* _Directive_
Please render the text of the records as one numbered list, one line per item, with blank lines left out and the pictures left out of the answer.
*** Block opens ***
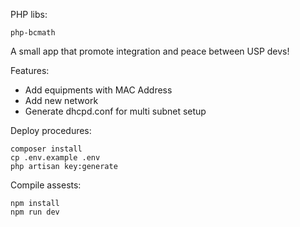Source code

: PHP libs:

    php-bcmath

A small app that promote integration and peace between USP devs!

Features:
 - Add equipments with MAC Address 
 - Add new network
 - Generate dhcpd.conf for multi subnet setup

Deploy procedures:
 
    composer install
    cp .env.example .env
    php artisan key:generate

Compile assests:

    npm install  
    npm run dev
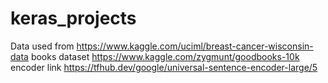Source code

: # keras_projects
Data used from https://www.kaggle.com/uciml/breast-cancer-wisconsin-data
books dataset https://www.kaggle.com/zygmunt/goodbooks-10k
encoder link https://tfhub.dev/google/universal-sentence-encoder-large/5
*** Block closes ***
* _Written answer_
1. Source code
2. : PHP libs:
3.     php-bcmath
4. A small app that promote integration and peace between USP devs!
5. Features:
6.  - Add equipments with MAC Address 
7.  - Add new network
8.  - Generate dhcpd.conf for multi subnet setup
9. Deploy procedures:
10.     composer install
11.     cp .env.example .env
12.     php artisan key:generate
13. Compile assests:
14.     npm install  
15.     npm run dev
16. Source code
17. : # keras_projects
18. Data used from https://www.kaggle.com/uciml/breast-cancer-wisconsin-data
19. books dataset https://www.kaggle.com/zygmunt/goodbooks-10k
20. encoder link https://tfhub.dev/google/universal-sentence-encoder-large/5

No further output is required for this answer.